## WHAT YOU ARE ASKED TO DO
Collect each line in the data below that contains the string "maximum", treating uppercase and lowercase letters as different.

## PROVIDED MATERIAL
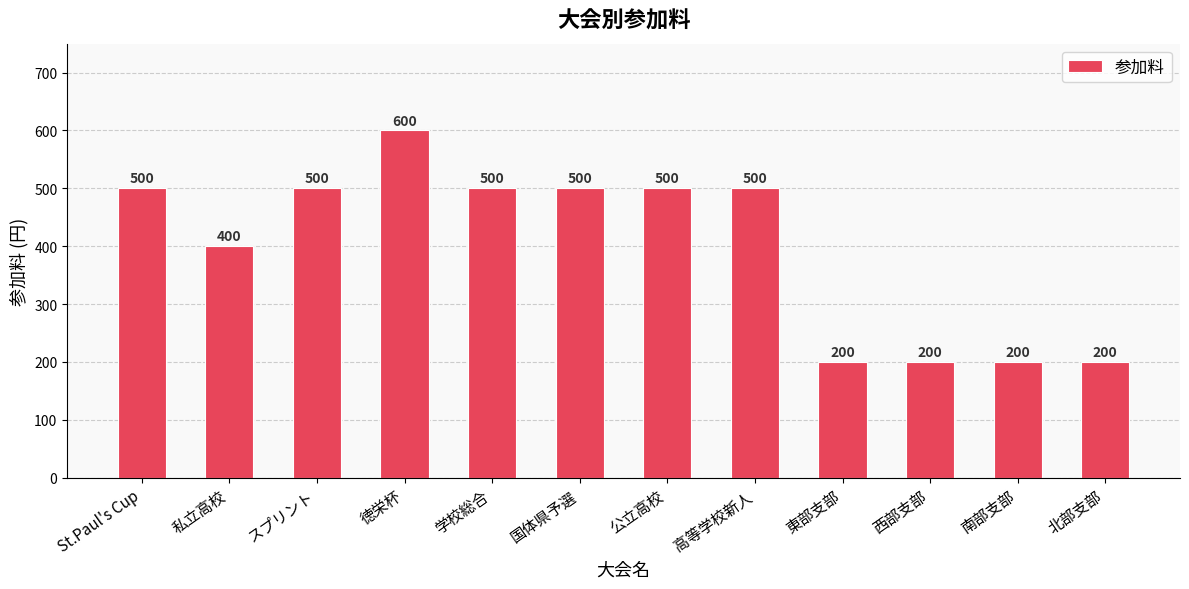

The value at 学校総合 is 500. True or false?

True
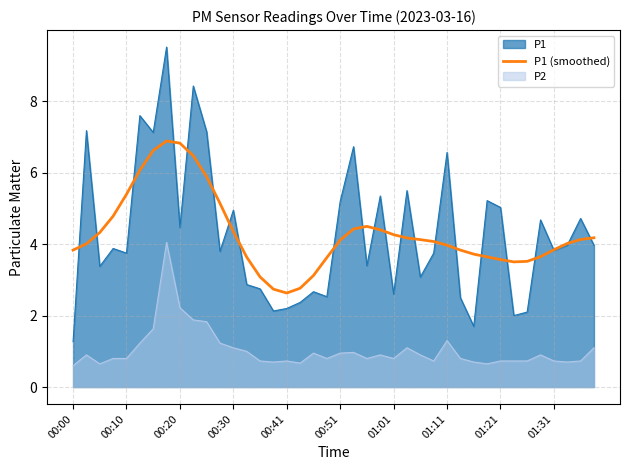

What is the maximum value for P1 (smoothed)?

6.9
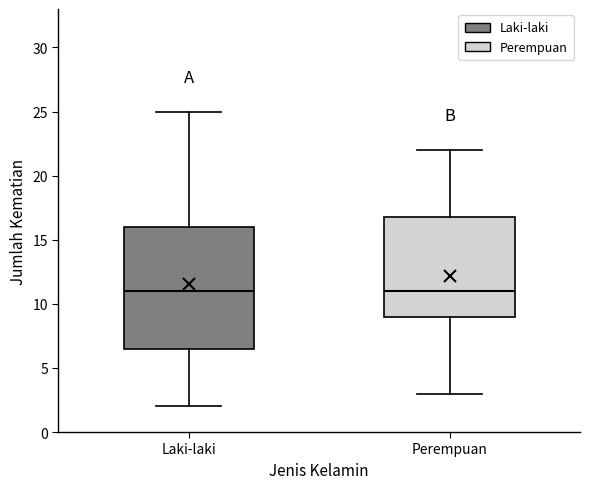

Comparing the boxes themselves (not the whiskers), which one is the tallest?

Laki-laki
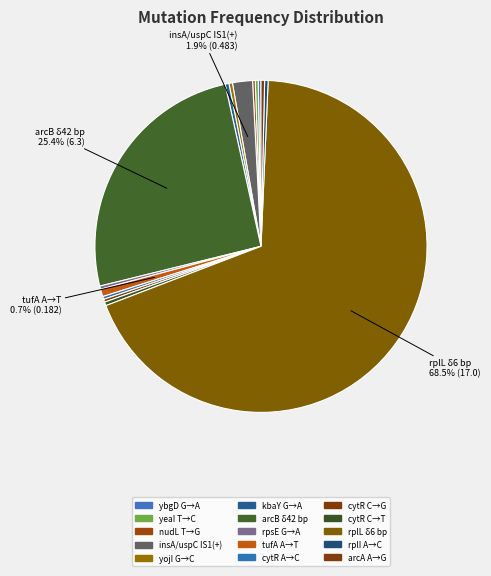

Which category accounts for the majority?

rplL δ6 bp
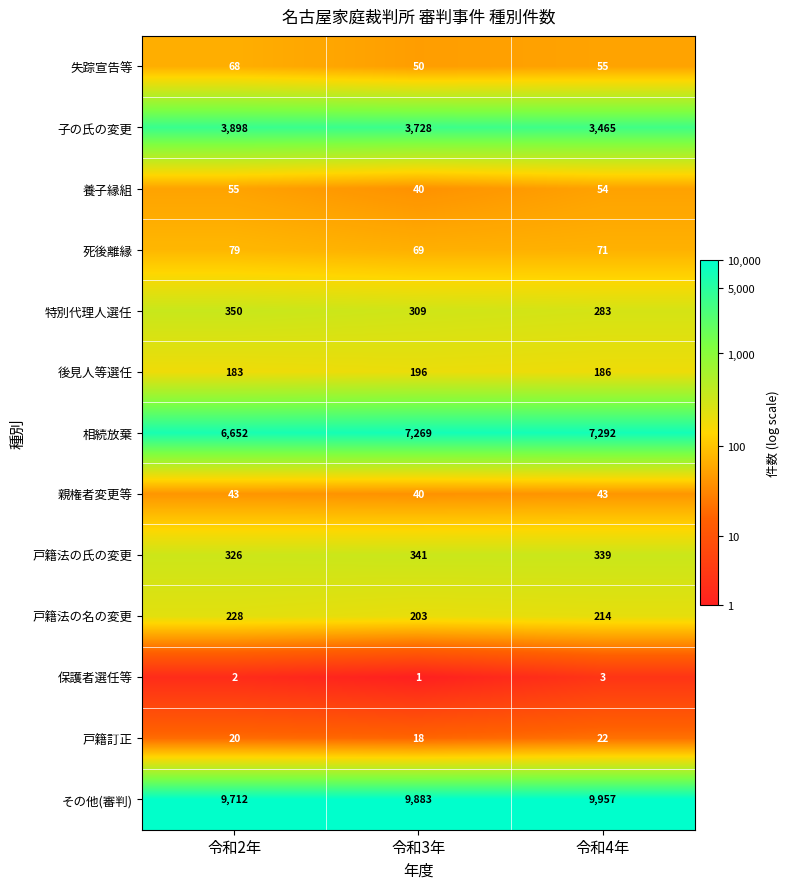

What is the difference between the maximum and minimum values in the 後見人等選任 series?

13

## RESULT OF THIS EXERCISE
What is the maximum value for P1 (smoothed)?
What is the difference between the maximum and minimum values in the 後見人等選任 series?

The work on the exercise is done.